**Apply what you read**
(a) Answer these questions about the forum thread on selling Elcan Spectre DR sights. Give one answer per line, marked to match.
(i) What price per sight was first given, and what price was later confirmed?
(ii) What two magnification settings does the sight have?
(iii) What problem did RCR Grunt say the old generation had?
(b) Extend the forum thread on selling Elcan Spectre DR sights, picking up after its last line.

**Supplied passage**
============

# Possible sell- Elcan Spectre DR



## Jarnhamar (8 Nov 2009)

I'm putting this here because it is not a 100% guarantee yet.

It sounds like a friend of mine will be able to get more Elcan Spectre DR sights from Dimaco.  Their tan in colour and  sold for $500 each.  
I'm told they retail at $1799-ish and there can be up to a 2 year waiting period.

Their legit, not fake and not stolen or anything. 
I'm going to confirm the price and colour but I expect it to be the same.  Our platoon picked up 25 of them of him before heading overseas last year. He said he has more available and asked me  I know anyone who wants one.  I think I'm going to offer them first to guys heading over to Afghanistan or there currently. He isn't making any money off of the sights and I'd rather see them go to people heading over (at least at first instead of people buying them and reselling em to make a quick buck).

If the is enough interest posted here I'll see what I can do for hooking people up.
If your interested mention it in the thread here and I'll get back to you.








Their a 1 power and 4 power magnification (changed by means of a switch).
The different range's are already marked inside the sight. 
There's a knob which can give you a single red dot or light up the whole reticule for low light shooting.


----------



## Jarnhamar (10 Nov 2009)

Confirmed they are tan however the price is $800.


----------



## helpup (10 Nov 2009)

Interesting, I will pass it on to my troops.  If I were the younger kit monger me I would be tempted to try it at that price.


----------



## RCR Grunt (10 Nov 2009)

Is this the new gen Spectre DR?  The old gen had issues with the zero shifting.


----------



## Jarnhamar (13 Nov 2009)

Anyone's Grunt said:
			
		

> Is this the new gen Spectre DR?  The old gen had issues with the zero shifting.



Shit son you think I'm gonna send you out into indian country with a zero-shifting sight? Why don't you just call me a freedom hater  

No They are the newer models that I'm told have that problem fixed.


----------



## RCR Grunt (14 Nov 2009)

Just wondering, seeing as how they're going for about half the price of retail.  There's no such thing as a free lunch!  ;D


----------



## medaid (14 Nov 2009)

============

**Record set**
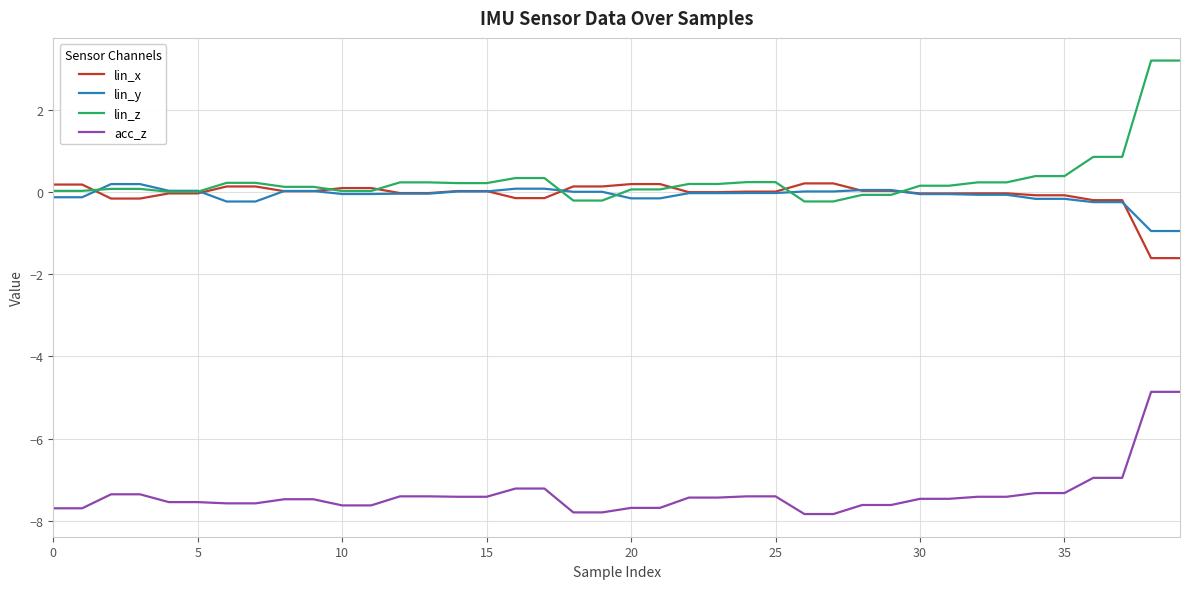

What is the minimum value shown in the chart?

-7.8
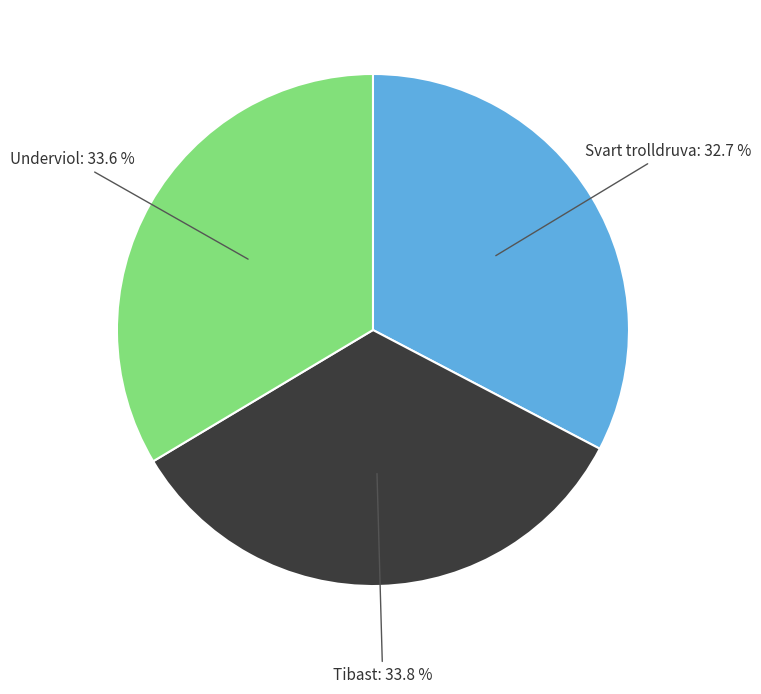

Does any single category account for the majority?

No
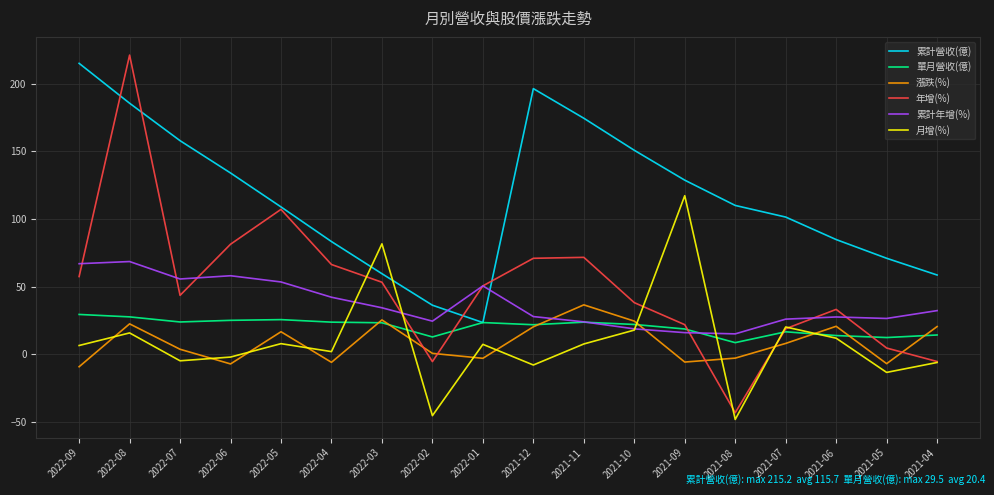

What is the minimum value shown in the chart?

-48.2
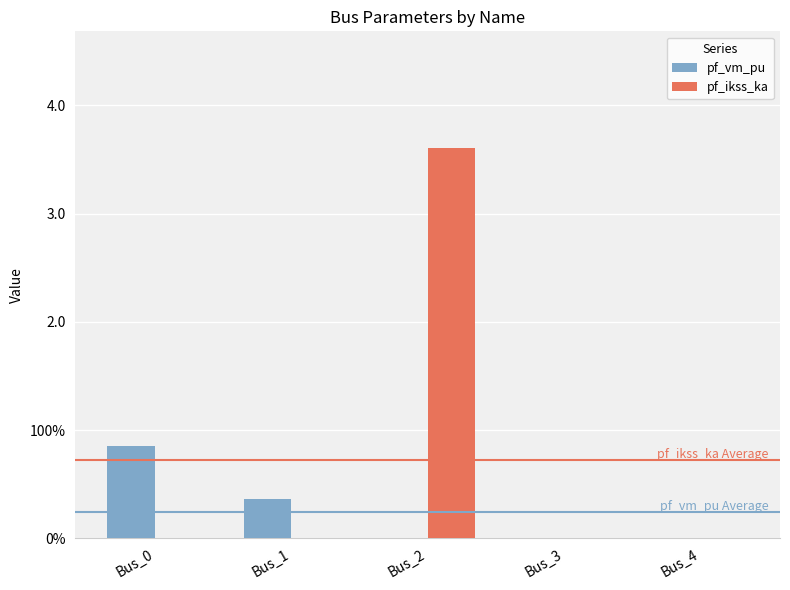

What is the difference between the second highest and second lowest values in the pf_vm_pu series?

0.4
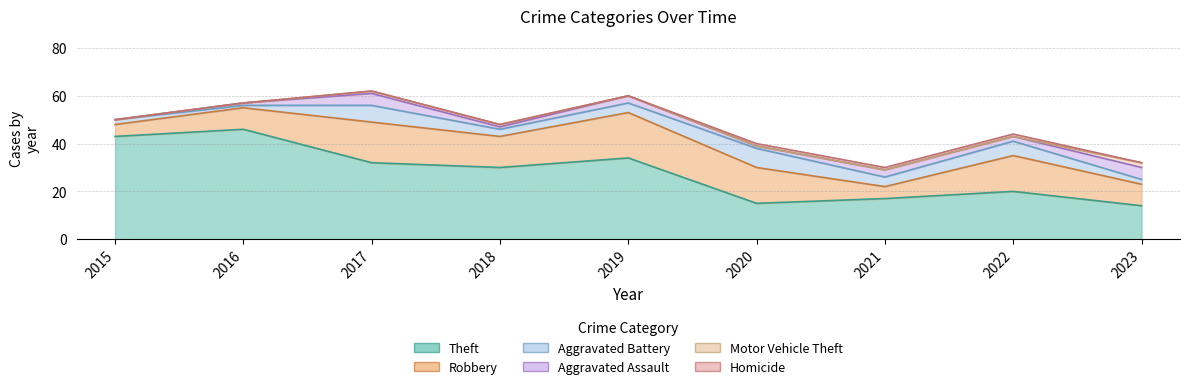

What is the difference between the second highest and second lowest values in the Homicide series?

1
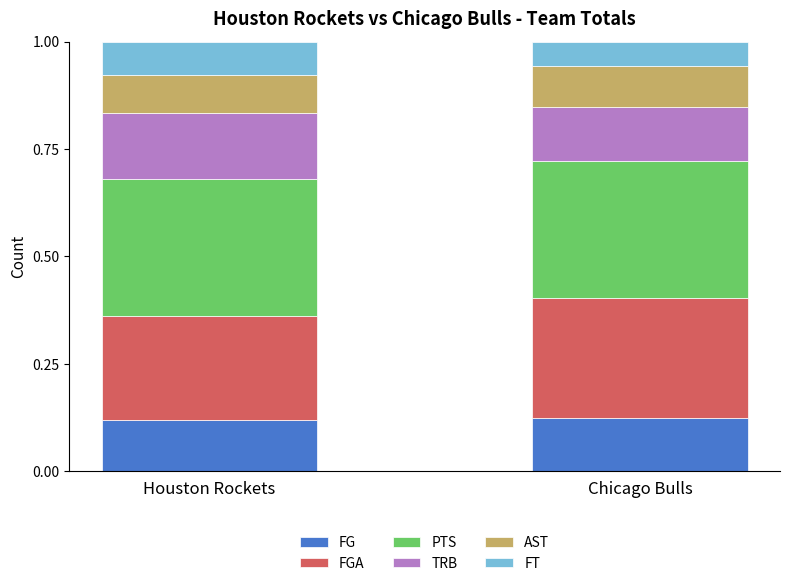

What is the total value across all series at Chicago Bulls?

1.0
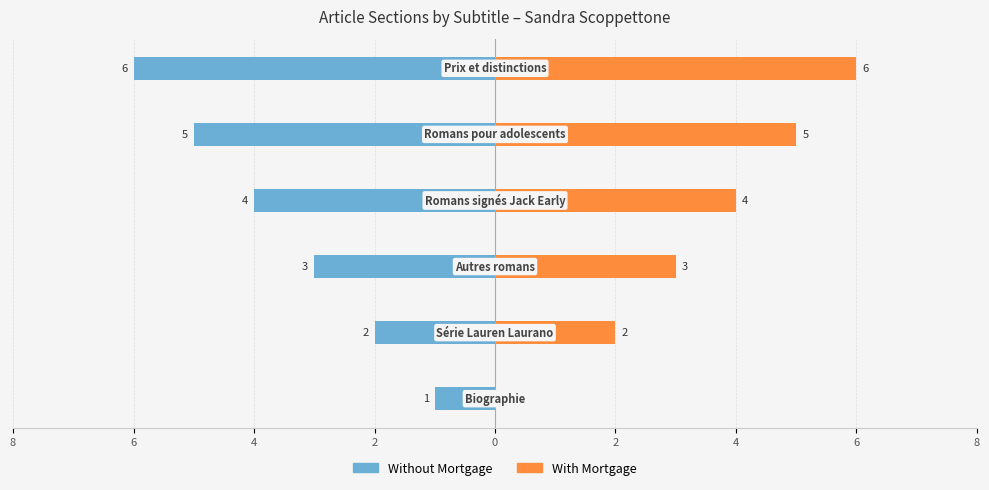

Reading left to right, what are all the values shown in this chart?

Without Mortgage: 8=-1	6=-2	4=-3	2=-4	0=-5	2=-6
With Mortgage: 8=0	6=2	4=3	2=4	0=5	2=6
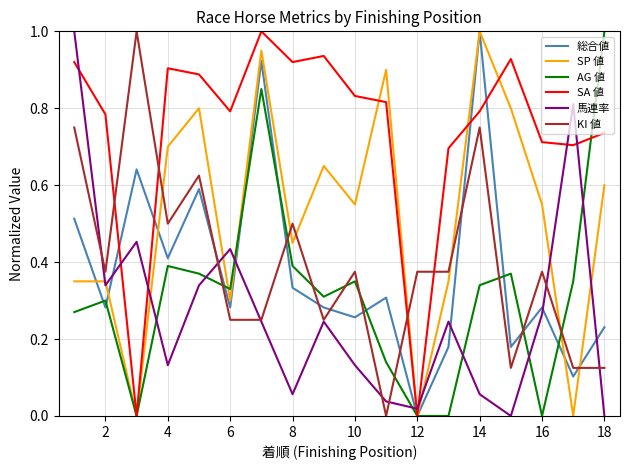

Does the chart display data point markers on the line(s)?

No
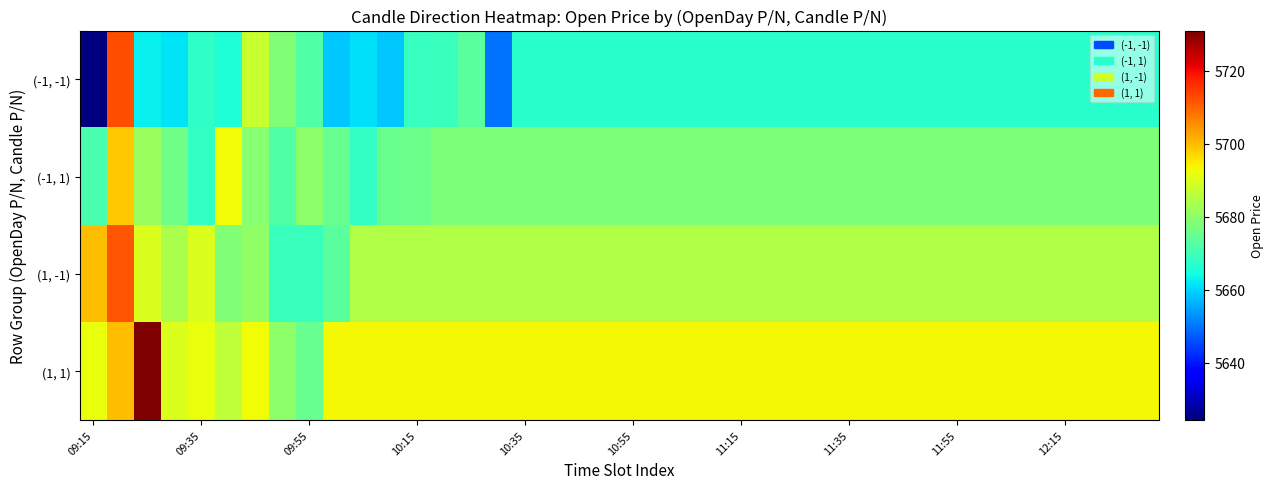

Reading right to left, extract all data points from this chart.

(-1, -1): 5667.0	5667.0	5667.0	5667.0	5667.0	5667.0	5667.0	5667.0	5667.0	5667.0	5667.0	5667.0	5667.0	5667.0	5667.0	5667.0	5667.0	5667.0	5667.0	5667.0	5667.0	5667.0	5667.0	5667.0	5650.1	5673.1	5669.1	5668.7	5658.6	5661.0	5658.8	5672.0	5678.3	5687.4	5665.9	5667.8	5661.5	5663.1	5712.6	5624.3
(-1, 1): 5678.1	5678.1	5678.1	5678.1	5678.1	5678.1	5678.1	5678.1	5678.1	5678.1	5678.1	5678.1	5678.1	5678.1	5678.1	5678.1	5678.1	5678.1	5678.1	5678.1	5678.1	5678.1	5678.1	5678.1	5678.1	5678.1	5678.1	5675.8	5675.4	5668.2	5675.1	5680.1	5672.0	5679.0	5693.1	5668.4	5676.1	5681.6	5698.9	5671.1
(1, -1): 5684.5	5684.5	5684.5	5684.5	5684.5	5684.5	5684.5	5684.5	5684.5	5684.5	5684.5	5684.5	5684.5	5684.5	5684.5	5684.5	5684.5	5684.5	5684.5	5684.5	5684.5	5684.5	5684.5	5684.5	5684.5	5684.5	5684.5	5684.5	5684.5	5684.5	5673.1	5669.1	5668.9	5680.3	5678.3	5690.1	5683.9	5689.9	5711.7	5700.0
(1, 1): 5693.3	5693.3	5693.3	5693.3	5693.3	5693.3	5693.3	5693.3	5693.3	5693.3	5693.3	5693.3	5693.3	5693.3	5693.3	5693.3	5693.3	5693.3	5693.3	5693.3	5693.3	5693.3	5693.3	5693.3	5693.3	5693.3	5693.3	5693.3	5693.3	5693.3	5693.3	5675.0	5680.1	5693.1	5686.1	5692.1	5690.1	5731.1	5700.0	5692.1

============

**Written answers**
(a)
(i) The first price was $500 each, and the confirmed price was $800.
(ii) It has 1 power and 4 power, changed by a switch.
(iii) The zero shifted.

(b)
Anyone's Grunt said:
			
		

> Just wondering, seeing as how they're going for about half the price of retail.  There's no such thing as a free lunch!  ;D



Pfft yeah there is... the munchies we get when we're work....oh....


----------



## Jarnhamar (15 Nov 2009)

Anyone's Grunt said:
			
		

> Just wondering, seeing as how they're going for about half the price of retail.  There's no such thing as a free lunch!  ;D



Clearly you never worked with the airforce.

As explained in a PM, they have minor paint blemishes on some or the colour doesn't pass strict standards set out by the US. Unless you looked for it you can't tell the difference (I couldn't).


----------



## ThainC (15 Nov 2009)

Interested, and will pass onto my troops.


----------



## Snaketnk (21 Nov 2009)

When I brought this up I was told that using aftermarket sights that aren't in the system is considered modifying my weapon. I don't have ready access to the DIN, can someone explain this one to me futher?


----------



## ThainC (22 Nov 2009)

When I get back to work, I'll ask around for you.

But WRT that, just off the top of my head - yeah, you're adding a sight and modifying your weapon.

Is there a problem with that? I don't see one, but your COC may respond differently. I currently have my own sight on my weapon, my own upper and lower handguard and my own foregrip. No one seems to mind, especially since the OC has a unique setup as well.

Is there a document out there saying this is not allowed? I'm uncertain, but just asking your COC I'm sure will give you an aye or nay response.

ThainC.


----------



## Fraz (22 Nov 2009)

I'll Certainly pass this on to my guys, can you confirm that $800 is the set price?
As for this being a 'mod' to the weapon, there is no permanent alteration of the weapon itself and considering that there have been numerous discussions on this in the past with the consensus being that this is not a modification in the weapon so much as the round still travels the same velocity out of the barrel, and nothing operational has been affected.  Also, considering that there are some trials going on with this  very sight, there is no reason why this could not be used by those interested in obtaining Elcan's product.  Flawed Design, Please PM me for more details for purchase and delivery. Thanks,
Fraz


----------



## RCR Grunt (22 Nov 2009)

Snaketnk said:
			
		

> When I brought this up I was told that using aftermarket sights that [bold]aren't in the system[/bold] is considered modifying my weapon. I don't have ready access to the DIN, can someone explain this one to me futher?



But they ARE in the system.  CANSOFCOM uses these sights.  They're not in YOUR system, but in the CF's system nonetheless.


----------



## DirtyDog (22 Nov 2009)

Well, despite recently aquiring an ACOG and a Eotech, I might be up for one of these too....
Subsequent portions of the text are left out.